PROMPT 1 — Please reproduce the Source records rows below verbatim, everything from the first row down to the line containing "Avoid Cancelling Coaching", with both ends included, and leave the pictures out.

EXTRACTED TEXT —
########################################
Difference between final and effectively final

Question

I\'m playing with lambdas in Java 8 and I came across warning local variables referenced from a lambda expression must be final or effectively final. I know tha

Answer 1

Declaring a variable final or not declaring it final, but keeping it effectively final may result (depends on compiler) in different bytecode.

Let's have a look on a small example:

    public static void main(String[] args) {
        final boolean i = true;   // 6  // final by declaration
        boolean j = true;         // 7  // effectively final

        if (i) {                  // 9
            System.out.println(i);// 10
        }
        if (!i) {                 // 12
            System.out.println(i);// 13
        }
        if (j) {                  // 15
            System.out.println(j);// 16
        }
        if (!j) {                 // 18
            System.out.println(j);// 19
        }
    }

The corresponding bytecode of the main method (Java 8u161 on Windows 64 Bit):

  public static void main(java.lang.String[]);
    Code:
       0: iconst_1
       1: istore_1
       2: iconst_1
       3: istore_2
       4: getstatic     #16                 // Field java/lang/System.out:Ljava/io/PrintStream;
       7: iconst_1
       8: invokevirtual #22                 // Method java/io/PrintStream.println:(Z)V
      11: iload_2
      12: ifeq          22
      15: getstatic     #16                 // Field java/lang/System.out:Ljava/io/PrintStream;
      18: iload_2
      19: invokevirtual #22                 // Method java/io/PrintStream.println:(Z)V
      22: iload_2
      23: ifne          33
      26: getstatic     #16                 // Field java/lang/System.out:Ljava/io/PrintStream;
      29: iload_2
      30: invokevirtual #22                 // Method java/io/PrintStream.println:(Z)V
      33: return

The corresponding line number table:

 LineNumberTable:
   line 6: 0
   line 7: 2
   line 10: 4
   line 15: 11
   line 16: 15
   line 18: 22
   line 19: 26
   line 21: 33

As we see the source code at lines 12, 13, 14 doesn't appear in the byte code. That's because i is true and will not change it's state. Thus this code is unreachable (more in this answer). For the same reason the code at line 9 misses too. The state of i doesn't have to be evaluated since it is true for sure.
########################################
Source records

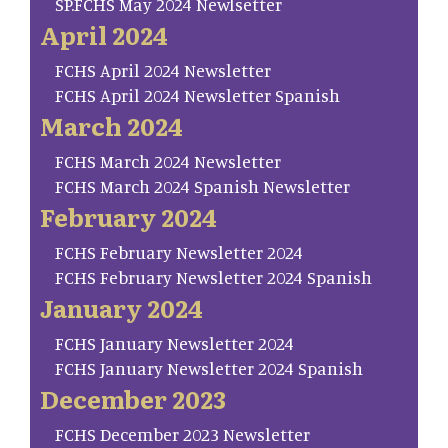
SP.FCHS May 2024 Newlsetter
April 2024
FCHS April 2024 Newsletter
FCHS April 2024 Newsletter Spanish
March 2024
FCHS March 2024 Newsletter
FCHS March 2024 Spanish Newsletter
February 2024
FCHS February Newsletter 2024
FCHS February Newsletter 2024 Spanish
January 2024
FCHS January Newsletter 2024
FCHS January Newsletter 2024 Spanish
December 2023
FCHS December 2023 Newsletter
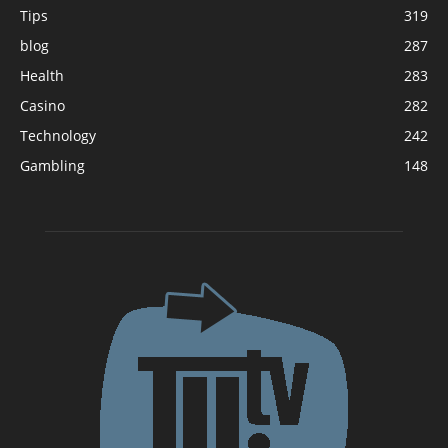
Tips
319
blog
287
Health
283
Casino
282
Technology
242
Gambling
148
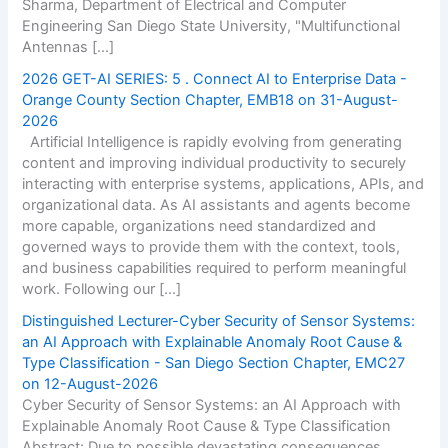
Sharma, Department of Electrical and Computer
Engineering San Diego State University, "Multifunctional
Antennas […]
2026 GET-AI SERIES: 5 . Connect AI to Enterprise Data -
Orange County Section Chapter, EMB18 on 31-August-
2026
Artificial Intelligence is rapidly evolving from generating
content and improving individual productivity to securely
interacting with enterprise systems, applications, APIs, and
organizational data. As AI assistants and agents become
more capable, organizations need standardized and
governed ways to provide them with the context, tools,
and business capabilities required to perform meaningful
work. Following our […]
Distinguished Lecturer-Cyber Security of Sensor Systems:
an AI Approach with Explainable Anomaly Root Cause &
Type Classification - San Diego Section Chapter, EMC27
on 12-August-2026
Cyber Security of Sensor Systems: an AI Approach with
Explainable Anomaly Root Cause & Type Classification
Abstract: Due to possible devastating consequences,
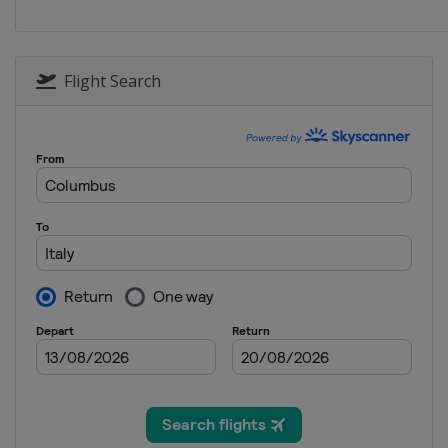
Flight Search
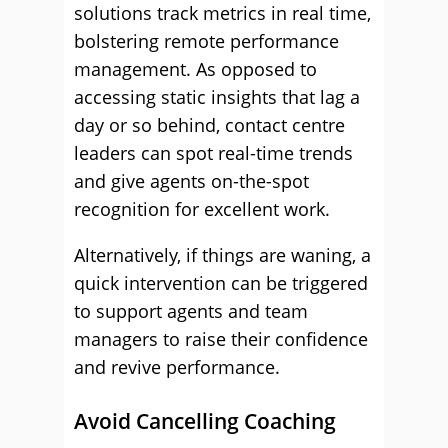
solutions track metrics in real time,
bolstering remote performance
management. As opposed to
accessing static insights that lag a
day or so behind, contact centre
leaders can spot real-time trends
and give agents on-the-spot
recognition for excellent work.
Alternatively, if things are waning, a
quick intervention can be triggered
to support agents and team
managers to raise their confidence
and revive performance.
Avoid Cancelling Coaching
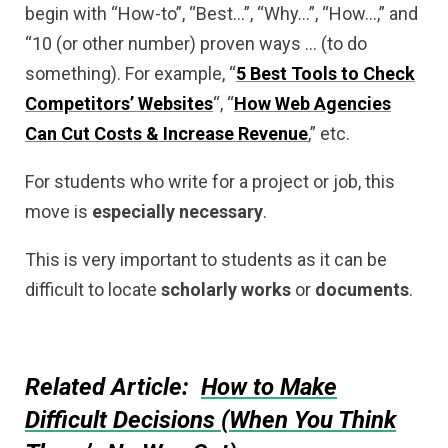
begin with “How-to”, “Best…”, “Why…”, “How…,” and
“10 (or other number) proven ways … (to do
something). For example, “
5 Best Tools to Check
Competitors’ Websites
“, “
How Web Agencies
Can Cut Costs & Increase Revenue
,” etc.
For students who write for a project or job, this
move is
especially
necessary
.
This is very important to students as it can be
difficult to locate
scholarly
works
or
documents
.
Related Article:
How to Make
Difficult Decisions (When You Think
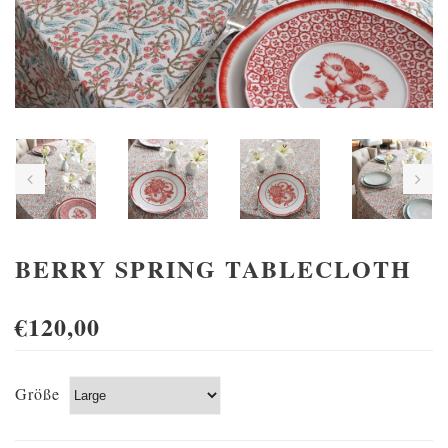
BERRY SPRING TABLECLOTH
€120,00
Größe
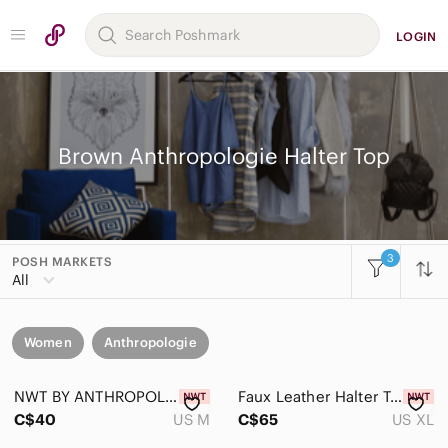
LOGIN
Brown Anthropologie Halter Top
3
POSH MARKETS
All
Women
Anthropologie
NWT BY ANTHROPOLOGIE | Crochet Halter Knit Crop Tank Top | Sz. M
Faux Leather Halter Top with Gold Ring - Deep Burgundy NWT Size XL
C$40
US M
C$65
US XL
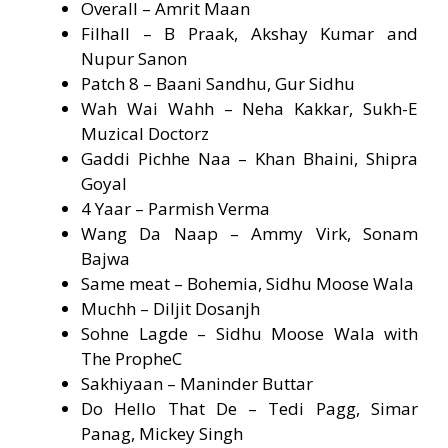
Overall – Amrit Maan
Filhall – B Praak, Akshay Kumar and
Nupur Sanon
Patch 8 – Baani Sandhu, Gur Sidhu
Wah Wai Wahh – Neha Kakkar, Sukh-E
Muzical Doctorz
Gaddi Pichhe Naa – Khan Bhaini, Shipra
Goyal
4 Yaar – Parmish Verma
Wang Da Naap – Ammy Virk, Sonam
Bajwa
Same meat – Bohemia, Sidhu Moose Wala
Muchh – Diljit Dosanjh
Sohne Lagde – Sidhu Moose Wala with
The PropheC
Sakhiyaan – Maninder Buttar
Do Hello That De – Tedi Pagg, Simar
Panag, Mickey Singh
########################################
PROMPT 2 — In the text on final versus effectively final, what Java version and platform produced the bytecode shown?

WRITTEN RESPONSE 1 —
SP.FCHS May 2024 Newlsetter
April 2024
FCHS April 2024 Newsletter
FCHS April 2024 Newsletter Spanish
March 2024
FCHS March 2024 Newsletter
FCHS March 2024 Spanish Newsletter
February 2024
FCHS February Newsletter 2024
FCHS February Newsletter 2024 Spanish
January 2024
FCHS January Newsletter 2024
FCHS January Newsletter 2024 Spanish
December 2023
FCHS December 2023 Newsletter
Tips
319
blog
287
Health
283
Casino
282
Technology
242
Gambling
148
Sharma, Department of Electrical and Computer
Engineering San Diego State University, "Multifunctional
Antennas […]
2026 GET-AI SERIES: 5 . Connect AI to Enterprise Data -
Orange County Section Chapter, EMB18 on 31-August-
2026
Artificial Intelligence is rapidly evolving from generating
content and improving individual productivity to securely
interacting with enterprise systems, applications, APIs, and
organizational data. As AI assistants and agents become
more capable, organizations need standardized and
governed ways to provide them with the context, tools,
and business capabilities required to perform meaningful
work. Following our […]
Distinguished Lecturer-Cyber Security of Sensor Systems:
an AI Approach with Explainable Anomaly Root Cause &
Type Classification - San Diego Section Chapter, EMC27
on 12-August-2026
Cyber Security of Sensor Systems: an AI Approach with
Explainable Anomaly Root Cause & Type Classification
Abstract: Due to possible devastating consequences,
Flight Search
solutions track metrics in real time,
bolstering remote performance
management. As opposed to
accessing static insights that lag a
day or so behind, contact centre
leaders can spot real-time trends
and give agents on-the-spot
recognition for excellent work.
Alternatively, if things are waning, a
quick intervention can be triggered
to support agents and team
managers to raise their confidence
and revive performance.
Avoid Cancelling Coaching

WRITTEN RESPONSE 2 — Java 8u161 on Windows 64 Bit.